Герцогу импонировала слава, какой удостоился его адъютант на литературном поприще. По логике, свойственной начальствующим лицам, он считал себя к ней причастным. Остерегаясь вместе с тем, как бы успех не вскружил голову подчиненного, он высказывал большую, нежели прежде, строгость. С поездкой в Михайловское велел повременить, но, расщедрившись, дал неделю на обследование Гатчинского тракта.
Бестужев достаточно разбирался в ухищрениях дорожного ведомства и загодя видел свой рапорт относительно Гатчинского тракта (рапортами, хранившимися в канцелярии, можно было вымостить не один тракт).
Они оба с Рылеевым устали от городской суеты, от изнурительных хлопот, капризов авторов, цепляния цензуры, от наскоков Измайлова и шпилек Каченовского.
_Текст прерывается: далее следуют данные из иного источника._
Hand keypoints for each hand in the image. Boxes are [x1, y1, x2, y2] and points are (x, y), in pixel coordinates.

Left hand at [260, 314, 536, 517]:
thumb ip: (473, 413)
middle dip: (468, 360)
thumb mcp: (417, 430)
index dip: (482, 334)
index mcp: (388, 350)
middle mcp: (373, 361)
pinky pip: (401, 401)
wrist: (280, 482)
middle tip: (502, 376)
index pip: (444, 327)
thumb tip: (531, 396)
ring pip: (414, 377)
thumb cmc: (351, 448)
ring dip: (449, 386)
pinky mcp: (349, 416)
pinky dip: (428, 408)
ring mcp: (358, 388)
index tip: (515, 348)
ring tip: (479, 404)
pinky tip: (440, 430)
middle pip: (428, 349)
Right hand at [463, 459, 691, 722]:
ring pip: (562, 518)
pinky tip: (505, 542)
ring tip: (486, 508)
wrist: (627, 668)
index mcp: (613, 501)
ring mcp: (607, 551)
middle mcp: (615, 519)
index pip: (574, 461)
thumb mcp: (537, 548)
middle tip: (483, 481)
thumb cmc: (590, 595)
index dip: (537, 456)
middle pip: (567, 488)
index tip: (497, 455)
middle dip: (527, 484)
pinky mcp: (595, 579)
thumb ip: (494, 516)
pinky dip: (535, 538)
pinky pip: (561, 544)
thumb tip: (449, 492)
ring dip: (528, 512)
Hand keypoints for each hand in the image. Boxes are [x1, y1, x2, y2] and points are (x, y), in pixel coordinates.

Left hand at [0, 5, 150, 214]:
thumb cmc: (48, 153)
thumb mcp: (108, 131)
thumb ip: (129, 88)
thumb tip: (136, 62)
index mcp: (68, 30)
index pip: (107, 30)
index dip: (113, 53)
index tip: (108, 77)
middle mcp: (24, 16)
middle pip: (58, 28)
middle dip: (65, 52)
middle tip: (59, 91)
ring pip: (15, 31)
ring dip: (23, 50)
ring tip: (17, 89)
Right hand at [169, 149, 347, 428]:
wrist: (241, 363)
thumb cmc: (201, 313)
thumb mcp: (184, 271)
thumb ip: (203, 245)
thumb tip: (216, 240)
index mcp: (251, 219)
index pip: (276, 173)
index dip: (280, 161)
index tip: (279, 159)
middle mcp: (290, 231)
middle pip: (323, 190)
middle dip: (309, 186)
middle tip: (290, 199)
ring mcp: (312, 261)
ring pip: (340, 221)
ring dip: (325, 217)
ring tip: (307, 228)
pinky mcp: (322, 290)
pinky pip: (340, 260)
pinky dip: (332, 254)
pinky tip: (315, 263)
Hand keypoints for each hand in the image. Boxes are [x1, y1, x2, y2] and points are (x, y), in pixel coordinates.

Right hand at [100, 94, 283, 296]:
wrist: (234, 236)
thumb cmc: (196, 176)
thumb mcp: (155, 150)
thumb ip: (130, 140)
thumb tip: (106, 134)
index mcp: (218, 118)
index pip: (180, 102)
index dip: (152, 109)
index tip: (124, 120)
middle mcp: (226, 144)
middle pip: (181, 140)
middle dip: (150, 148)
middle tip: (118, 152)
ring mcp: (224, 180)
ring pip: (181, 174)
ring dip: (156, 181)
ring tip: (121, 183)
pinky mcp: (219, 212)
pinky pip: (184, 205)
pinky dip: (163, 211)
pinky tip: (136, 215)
В Батове наслаждались сельской тишью. Бестужев взял с собой Байрона на английском, Рылеев — свои любимые «Spiewy Historyczne»[7]Немцевича. Часами в садовой беседке у самовара читали друг другу. Польские строфы, английские. Планировали, составляли «Звезду».
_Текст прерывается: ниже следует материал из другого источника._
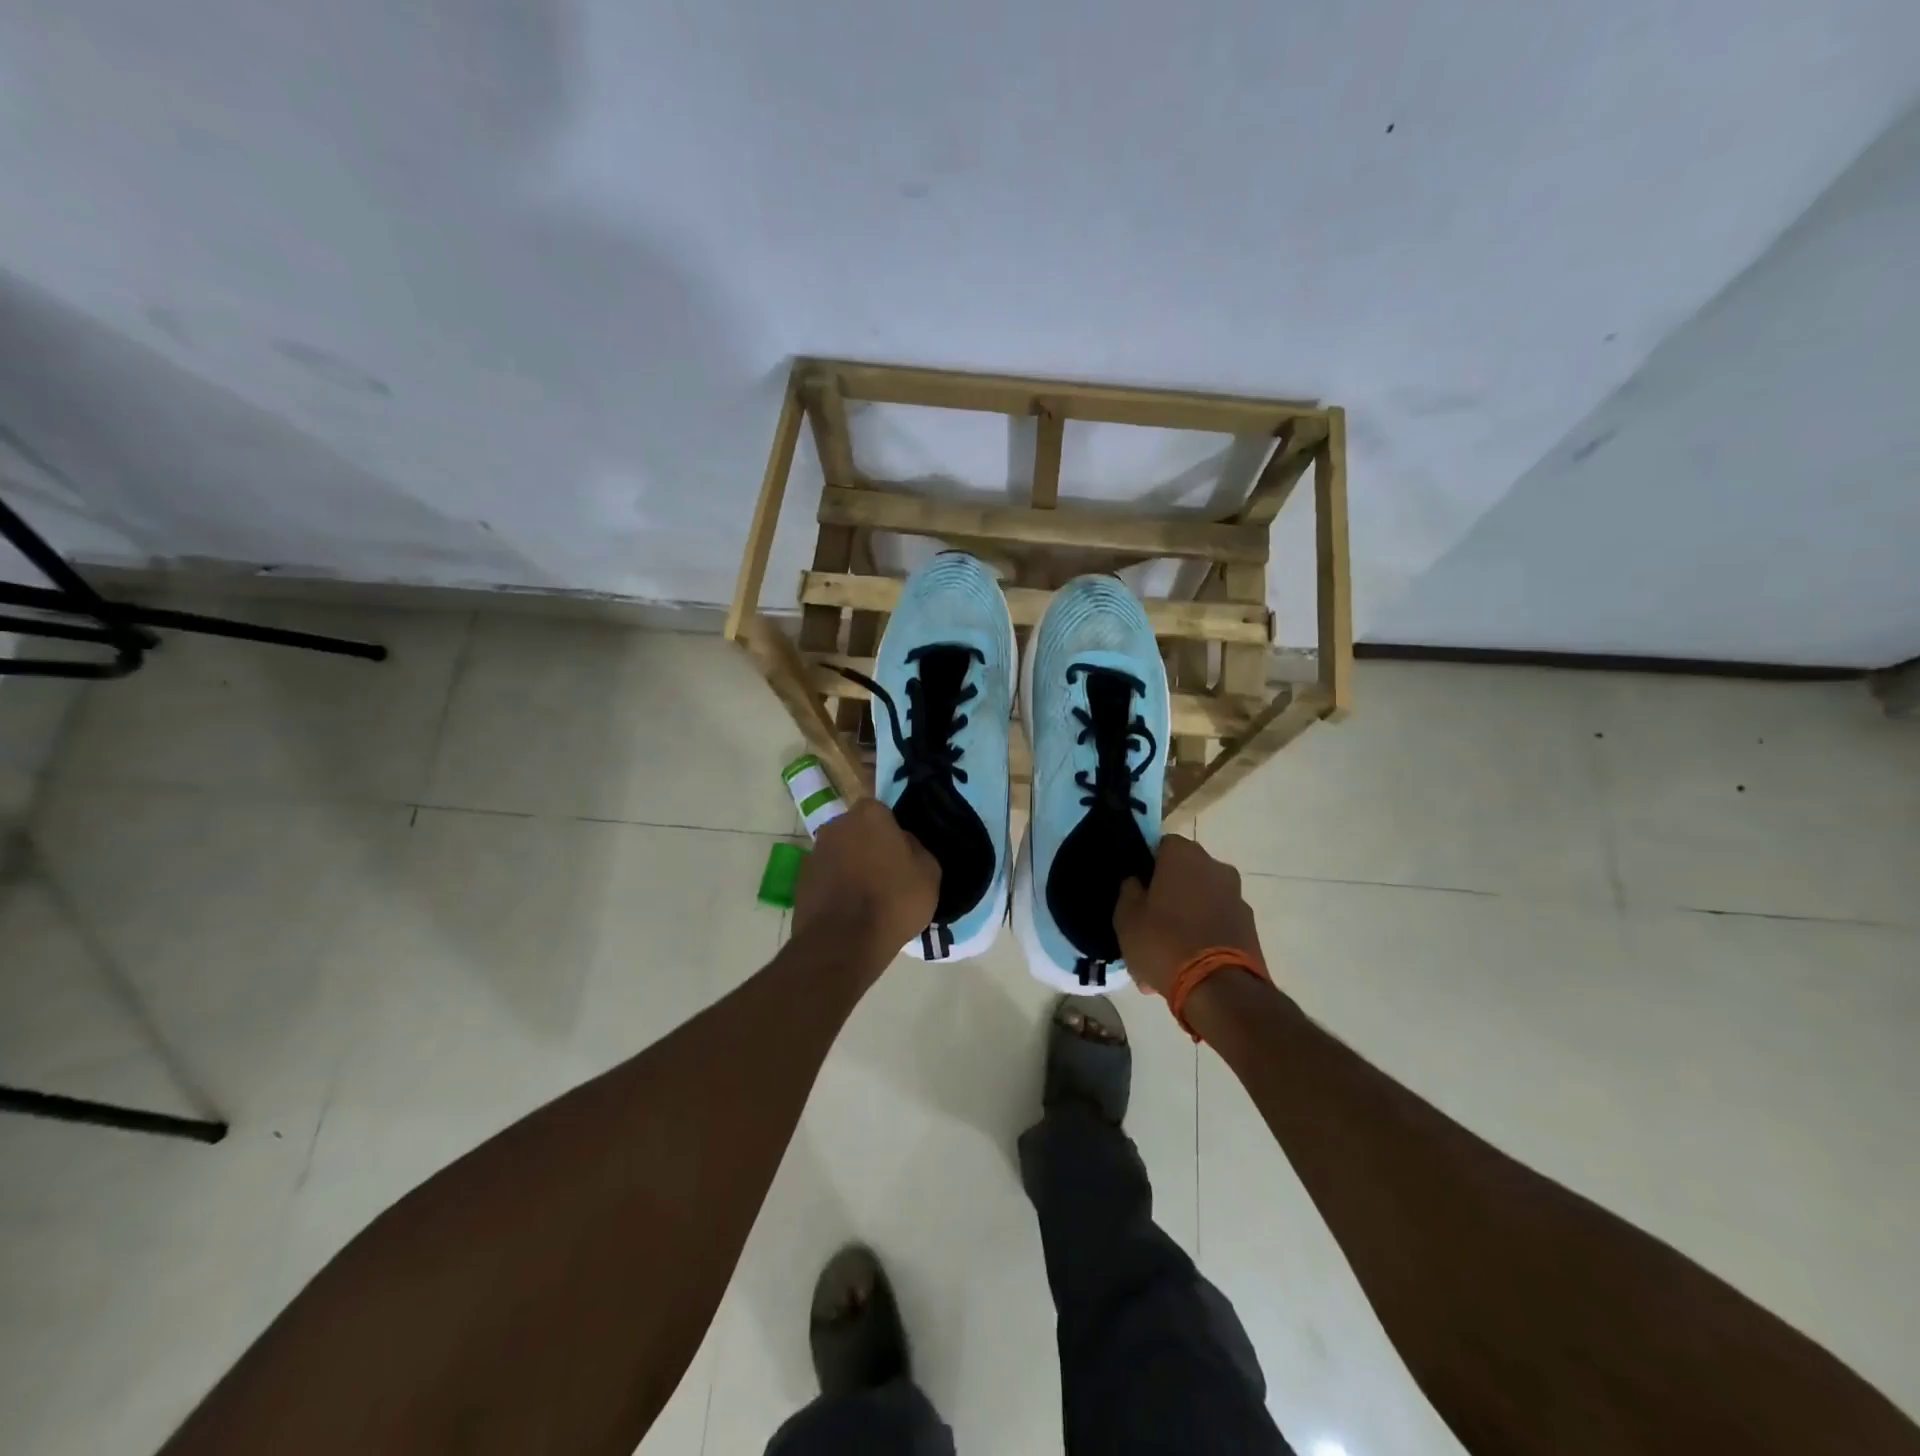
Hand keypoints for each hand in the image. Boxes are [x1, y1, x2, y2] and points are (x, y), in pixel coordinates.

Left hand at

Бестужеву вспомнилось, как в дни западного похода цесаревич Константин Павлович на параде соизволил обратить на него внимание, спросил, чем увлекается. Сочинительством? Отменно. При такой посадке, гренадерском росте господин Бестужев обязан написать книгу о верховой езде.
Александр в лицах воспроизвел разговор, вытянулся, сидя верхом на лавке, взял под козырек.
Кондратий зашелся в смехе. У царствующей фамилии страсть к парадам в крови, она бы и литературу приспособила к фрунту да конюшне. Не пахнет ли голубая императорская кровь навозом?
— Истинно так, — поддержал Бестужев. В эту веселую минуту у него вылетело из головы: он последовал совету цесаревича, успел напечатать первую главу — «Общие понятия о выездке». Действительно любил лошадей, следил за европейской литературой для берейторов…
Они затянули на два голоса: Рылеев — тенором, Бестужев — густым баритоном:
Счастливые, одушевленные возвращались в Петербург. Гроза, сотрясавшая столицу, не омрачила настроения. А в доме у Синего моста караулила беда — умирал крошечный сын Рылеева Саша, Большеглазая, худенькая Наталья Михайловна (из ласковых имен, какими Рылеев награждал жену, Бестужев пользовался лишь одним — Ангел Херувимовна) обратилась в безгласную тень…
…И он, Бестужев, обиделся на вернейшего из друзей, поддался амбиции, променял его общество на двусмысленное гостеприимство Фаддея, невинно-плотоядные улыбочки Ленхен!
Не скрытничал Кондратий, сил не находил в себе; не хотел валить на Александра часть груза. Без того хватало каждому…
Пополировав молча ногти, Бестужев снял накрахмаленную салфетку, сложил ее. Лобызнул пухленькую лапку Елены Ивановны, похлопал по плечу Фаддея, крикнул, чтоб закладывали.
Булгарин всполошился, Леночка заахала: на ночь глядя, дождь собирается, дорога ужасная. «Das ist Wahn-sinn!» [8]
Он ничего этого уже не слышал. Все, что за спиной, растаяло.
Не постучавшись, вошел к Рылееву (несмотря на поздний час, окна светились сквозь решетки). Тот поднялся. Лицо радостно-смущенное. Но ни малейшего удивления.
— Надо посоветоваться; один манускрипт… Я утвердился относительно «Звездочки»… Почитай, пожалуйста, пиесу.
— Получил мое письмо? — тихо спросил Бестужев, опускаясь в кресло и подвертывая под себя ногу. Рылеев кивнул лобастой головой.
— Забудь о нем. Кивнул вторично.
— Прикажу чаю. Ты с дороги. Черная кошка, пробежав, скрылась… Уменьшение числа страниц в альманахе не уменьшило издательских хлопот. Для сочинительства оставались короткие утренние часы. И то не всякий день.
Сегодняшнее воскресное утро — удача. Но и она близится к концу. Корректурные листы, легшие горкой на письменный стол, зовут к себе.